A Comunidade dos Países de Língua Portuguesa (CPLP) afirmou-se hoje preocupada com a crise política na Guiné-Bissau e defendeu um "diálogo construtivo" entre os diferentes atores políticos, saudando a serenidade das forças de defesa e segurança.

Em comunicado, a organização lusófona afirma-se "preocupada com os recentes desenvolvimentos da situação política na Guiné-Bissau" e "reitera o apelo à calma de todos os intervenientes e ao respeito pela Constituição e as demais leis da República, no quadro do normal funcionamento do Estado de Direito".

A CPLP defende que "só através do diálogo construtivo entre todos os atores guineenses e do respeito pela Constituição da República será possível uma solução, pondo termo ao cenário de indefinição política".

O bloco lusófono saúda ainda "a serenidade que os órgãos de defesa e segurança têm sabido manter".

A organização afirma que continua empenhada "na prossecução de um consenso político durável na Guiné-Bissau que assegure a estabilidade e o desenvolvimento económico e social, tão almejados pelo povo guineense", uma posição que partilha com os demais parceiros internacionais, nomeadamente as Nações Unidas, a Comunidade Económica dos Estados da África Ocidental (CEDEAO), a União Africana e a União Europeia.

No comunicado, a CPLP sublinha ainda o seu "compromisso de solidariedade com o povo guineense, conforme os princípios consagrados na sua declaração constitutiva".

No dia 12 de maio, o Presidente da Guiné-Bissau, José Mário Vaz, demitiu o Governo liderado pelo veterano Carlos Correia e nomeou, na semana passada, Baciro Djá, deputado dissidente do Partido Africano da Independência da Guiné e Cabo Verde (PAIGC), como primeiro-ministro.

O partido não aceitou esta decisão e membros do Governo demitido pelo chefe de Estado ocuparam o palácio do executivo.

O novo Governo tomou posse na quinta-feira e é formado essencialmente por dirigentes do Partido da Renovação Social (PRS), oposição e dissidentes do PAIGC em rota de colisão com a direção do partido liderado por Domingos Simões Pereira.

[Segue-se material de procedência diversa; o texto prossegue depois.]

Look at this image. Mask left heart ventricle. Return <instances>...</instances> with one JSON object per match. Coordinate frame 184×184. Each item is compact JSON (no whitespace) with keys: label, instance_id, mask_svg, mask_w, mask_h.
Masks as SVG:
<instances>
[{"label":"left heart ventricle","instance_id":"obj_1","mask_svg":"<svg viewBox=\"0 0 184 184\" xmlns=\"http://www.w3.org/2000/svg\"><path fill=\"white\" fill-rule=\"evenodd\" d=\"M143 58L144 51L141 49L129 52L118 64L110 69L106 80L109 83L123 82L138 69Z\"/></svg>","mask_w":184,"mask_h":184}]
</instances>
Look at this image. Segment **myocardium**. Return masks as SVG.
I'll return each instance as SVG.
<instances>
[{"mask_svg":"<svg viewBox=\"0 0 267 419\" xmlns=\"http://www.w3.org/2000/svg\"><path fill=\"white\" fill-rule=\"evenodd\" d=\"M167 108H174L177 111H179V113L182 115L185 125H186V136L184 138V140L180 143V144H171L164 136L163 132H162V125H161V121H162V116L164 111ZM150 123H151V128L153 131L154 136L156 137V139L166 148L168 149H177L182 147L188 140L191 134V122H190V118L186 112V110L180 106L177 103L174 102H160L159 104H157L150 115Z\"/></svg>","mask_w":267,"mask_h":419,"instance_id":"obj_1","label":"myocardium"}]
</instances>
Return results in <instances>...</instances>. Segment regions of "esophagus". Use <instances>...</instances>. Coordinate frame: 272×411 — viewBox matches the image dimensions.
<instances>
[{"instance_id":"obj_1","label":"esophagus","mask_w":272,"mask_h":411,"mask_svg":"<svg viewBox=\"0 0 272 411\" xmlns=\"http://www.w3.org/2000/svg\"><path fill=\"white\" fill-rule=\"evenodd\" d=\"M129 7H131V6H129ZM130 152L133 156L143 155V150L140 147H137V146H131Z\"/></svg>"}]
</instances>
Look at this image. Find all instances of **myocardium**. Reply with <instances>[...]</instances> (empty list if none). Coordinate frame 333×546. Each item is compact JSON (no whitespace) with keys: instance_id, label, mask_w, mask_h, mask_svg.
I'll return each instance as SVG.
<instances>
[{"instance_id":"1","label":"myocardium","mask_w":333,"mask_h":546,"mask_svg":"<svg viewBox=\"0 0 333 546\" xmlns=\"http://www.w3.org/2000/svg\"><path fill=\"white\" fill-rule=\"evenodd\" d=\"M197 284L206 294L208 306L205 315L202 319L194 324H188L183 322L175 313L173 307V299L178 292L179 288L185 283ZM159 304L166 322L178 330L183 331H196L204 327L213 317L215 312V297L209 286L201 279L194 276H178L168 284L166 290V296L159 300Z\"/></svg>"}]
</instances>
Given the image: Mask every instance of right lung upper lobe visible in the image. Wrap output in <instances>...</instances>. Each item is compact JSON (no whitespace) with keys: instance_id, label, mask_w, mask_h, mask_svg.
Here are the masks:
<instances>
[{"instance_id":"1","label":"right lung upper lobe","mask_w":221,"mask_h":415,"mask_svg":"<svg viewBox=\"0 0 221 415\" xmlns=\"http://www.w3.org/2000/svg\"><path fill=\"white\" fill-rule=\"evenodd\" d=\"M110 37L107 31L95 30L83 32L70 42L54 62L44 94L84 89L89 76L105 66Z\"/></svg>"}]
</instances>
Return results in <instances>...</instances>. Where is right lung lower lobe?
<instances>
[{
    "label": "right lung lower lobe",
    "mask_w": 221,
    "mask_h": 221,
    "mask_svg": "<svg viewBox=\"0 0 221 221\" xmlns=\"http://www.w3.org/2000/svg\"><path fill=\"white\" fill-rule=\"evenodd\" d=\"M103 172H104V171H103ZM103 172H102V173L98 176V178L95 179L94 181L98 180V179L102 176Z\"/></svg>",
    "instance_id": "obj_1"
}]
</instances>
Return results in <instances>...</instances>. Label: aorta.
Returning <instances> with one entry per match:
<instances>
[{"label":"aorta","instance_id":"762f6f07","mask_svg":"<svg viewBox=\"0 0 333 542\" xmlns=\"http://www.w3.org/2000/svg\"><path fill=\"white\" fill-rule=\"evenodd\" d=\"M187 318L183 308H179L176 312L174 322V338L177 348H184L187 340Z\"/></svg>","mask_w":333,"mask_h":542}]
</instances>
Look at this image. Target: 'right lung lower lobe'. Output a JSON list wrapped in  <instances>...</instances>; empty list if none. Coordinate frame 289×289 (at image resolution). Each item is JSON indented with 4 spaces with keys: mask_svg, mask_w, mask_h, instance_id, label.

O novo primeiro-ministro, Baciro Dja, disse que com a entrada em funções do seu Governo a crise política que a Guiné-Bissau vive há mais de três meses chegou ao fim.

José Mário Vaz justificou a demissão do anterior Governo por não ter "apoio maioritário" no parlamento e acrescentou "não haver condições financeiras e ser desaconselhado" avançar para eleições.